You are viewing a plain text version of this content. The canonical link for it is here.
Posted to common-commits@hadoop.apache.org by Apache Wiki <wi...@apache.org> on 2007/08/17 01:37:03 UTC

[Lucene-hadoop Wiki] Update of "HowManyMapsAndReduces" by LohitVijayarenu

Dear Wiki user,

You have subscribed to a wiki page or wiki category on "Lucene-hadoop Wiki" for change notification.
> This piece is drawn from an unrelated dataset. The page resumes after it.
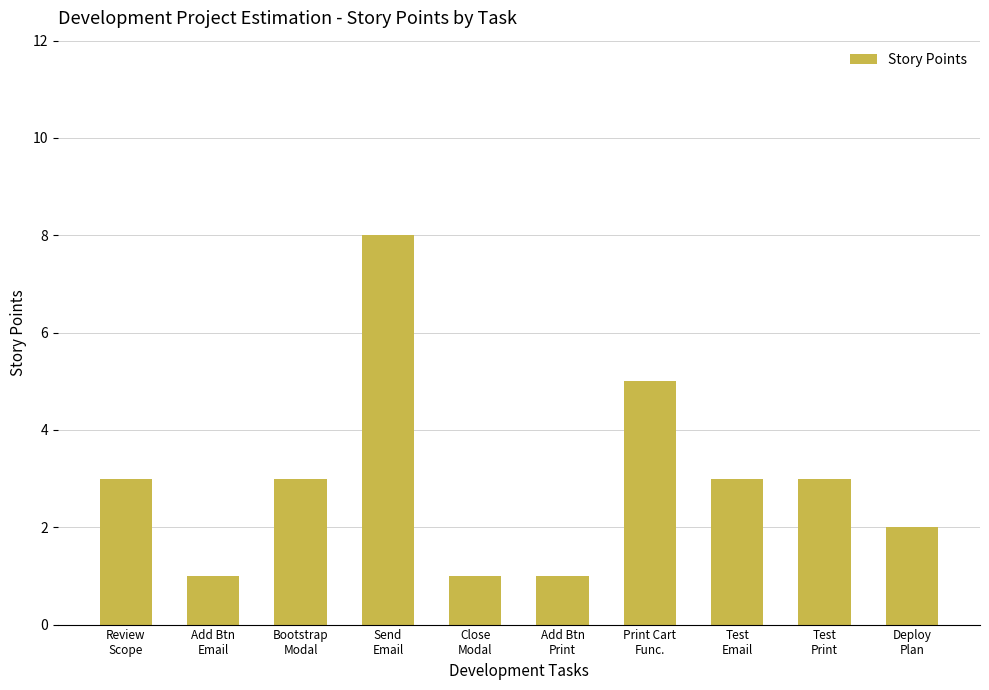

What value does the data have at Print Cart
Func.?

5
The following page has been changed by LohitVijayarenu:
http://wiki.apache.org/lucene-hadoop/HowManyMapsAndReduces

------------------------------------------------------------------------------
  
  == Number of Reduces ==
  
- The right number of reduces seems to be between 1.0 to 1.75 * (nodes * mapred.tasktracker.tasks.maximum). At 1.0 all of the reduces can launch immediately and start transfering map outputs as the maps finish. At 1.75 the faster nodes will finish their first round of reduces and launch a second round of reduces doing a much better job of load balancing.
+ The right number of reduces seems 0.95 or 1.75 * (nodes * mapred.tasktracker.tasks.maximum). At 0.95 all of the reduces can launch immediately and start transfering map outputs as the maps finish. At 1.75 the faster nodes will finish their first round of reduces and launch a second round of reduces doing a much better job of load balancing.
  
  Currently the number of reduces is limited to roughly 1000 by the buffer size for the output files (io.buffer.size * 2 * numReduces << heapSize). This will be fixed at some point, but until it is it provides a pretty firm upper bound.